TAKEAWAY: Means-plus-function claiming, under 35 U.S.C. § 112(f), remains a tool in the claim drafting toolbox, but requires care when crafting an accompanying specification. Additionally, positions taken during prosecution and before other regulatory bodies may affect claim construction.
On April 14, 2017, the Federal Circuit in Core Wireless Licensing v. Apple Inc. affirmed the trial court’s denial of the patentee’s, Core Wireless, motion for judgment as a matter of law with respect to alleged infringement of a means-plus-function claim. Core Wireless argued that its means-plus-function claim did not require that a “means for comparing” values of a parameter for “channel selection” limitation be performed by a mobile device, but rather may be performed by a network. 35 U.S.C. § 112, sixth paragraph (now §112(f) under the AIA) states that means-plus-function claims are “construed to cover the corresponding structure, material, or acts described in the specification and equivalents there of.” According to Core Wireless, the channel selection steps of the patent simply described preferred embodiments, and the claim at issue did not require the channel selection step to occur in the mobile device. However, each embodiment discussed in the specification included the channel selection step being performed in the mobile device. In a brief filed during the prosecution of the patent, Core Wireless described the invention as including the channel selection being made by the mobile device. Moreover, before the European Telecommunications Standards Institute, the inventor stated that the mobile device itself makes the channel selection decision in order to more efficiently send and receive data. As such, the Federal Circuit upheld the trial court’s noninfringement ruling on the basis of the allegedly infringing mobile device not being capable of performing the channel selection step.
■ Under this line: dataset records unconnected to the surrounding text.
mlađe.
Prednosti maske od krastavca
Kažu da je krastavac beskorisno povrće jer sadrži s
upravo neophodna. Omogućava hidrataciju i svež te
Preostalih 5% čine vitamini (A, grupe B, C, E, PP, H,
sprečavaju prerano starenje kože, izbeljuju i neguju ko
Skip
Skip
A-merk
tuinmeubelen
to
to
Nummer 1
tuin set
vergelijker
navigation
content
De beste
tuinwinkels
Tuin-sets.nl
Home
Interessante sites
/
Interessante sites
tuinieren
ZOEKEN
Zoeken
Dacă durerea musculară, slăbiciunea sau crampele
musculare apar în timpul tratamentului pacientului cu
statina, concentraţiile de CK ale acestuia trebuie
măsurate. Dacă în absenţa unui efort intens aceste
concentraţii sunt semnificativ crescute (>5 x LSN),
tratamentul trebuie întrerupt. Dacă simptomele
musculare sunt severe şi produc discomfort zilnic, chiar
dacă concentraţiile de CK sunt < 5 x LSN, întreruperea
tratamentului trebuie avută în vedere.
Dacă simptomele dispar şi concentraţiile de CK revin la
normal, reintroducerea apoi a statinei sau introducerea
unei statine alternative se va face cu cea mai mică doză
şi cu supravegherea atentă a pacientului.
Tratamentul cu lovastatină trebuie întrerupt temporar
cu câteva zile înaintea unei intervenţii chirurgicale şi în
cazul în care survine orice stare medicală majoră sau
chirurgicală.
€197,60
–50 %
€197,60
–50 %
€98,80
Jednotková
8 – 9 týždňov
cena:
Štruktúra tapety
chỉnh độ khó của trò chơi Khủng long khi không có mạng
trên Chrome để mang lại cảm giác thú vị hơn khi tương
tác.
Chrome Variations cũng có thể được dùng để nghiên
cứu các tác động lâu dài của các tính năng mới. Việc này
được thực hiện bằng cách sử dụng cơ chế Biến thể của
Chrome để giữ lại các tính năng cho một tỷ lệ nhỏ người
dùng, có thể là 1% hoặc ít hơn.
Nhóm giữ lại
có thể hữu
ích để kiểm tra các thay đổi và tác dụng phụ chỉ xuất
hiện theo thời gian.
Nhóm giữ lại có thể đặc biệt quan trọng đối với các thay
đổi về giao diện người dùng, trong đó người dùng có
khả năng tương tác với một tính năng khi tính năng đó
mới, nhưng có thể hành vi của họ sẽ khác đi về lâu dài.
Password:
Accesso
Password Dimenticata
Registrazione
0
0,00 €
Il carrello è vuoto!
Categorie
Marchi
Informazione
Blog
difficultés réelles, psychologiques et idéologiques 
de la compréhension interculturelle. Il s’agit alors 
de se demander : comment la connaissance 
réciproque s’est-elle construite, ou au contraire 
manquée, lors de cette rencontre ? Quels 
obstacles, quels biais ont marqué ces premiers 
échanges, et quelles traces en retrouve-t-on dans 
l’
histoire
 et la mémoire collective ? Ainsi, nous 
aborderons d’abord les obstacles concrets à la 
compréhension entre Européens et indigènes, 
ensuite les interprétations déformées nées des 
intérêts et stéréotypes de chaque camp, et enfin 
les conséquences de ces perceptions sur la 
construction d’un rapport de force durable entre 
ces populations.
Means-plus-function claims provide a more narrow scope of protection, but can be a worthwhile option in claim drafting. In particular, the functional limitations of a means-plus-function claim may be useful in prosecution to overcome prior art that may be similar but incapable of performing the claimed function. Nevertheless, Core Wireless provides a noteworthy reminder that the claims cannot reach significantly beyond the scope of the express structure of the specification. Therefore, in drafting a patent application, it is important to describe alternative embodiments in the specification, as well as to draft claims having varied scopes (i.e., with means-plus-function and without). Lastly, the opinion instructs that both practitioners and inventors should be aware that any statements made about the essence or merits of a particular invention may later affect claim construction. In particular, extrinsic evidence, such as statements to other government or regulatory agencies, may influence claim construction in litigation.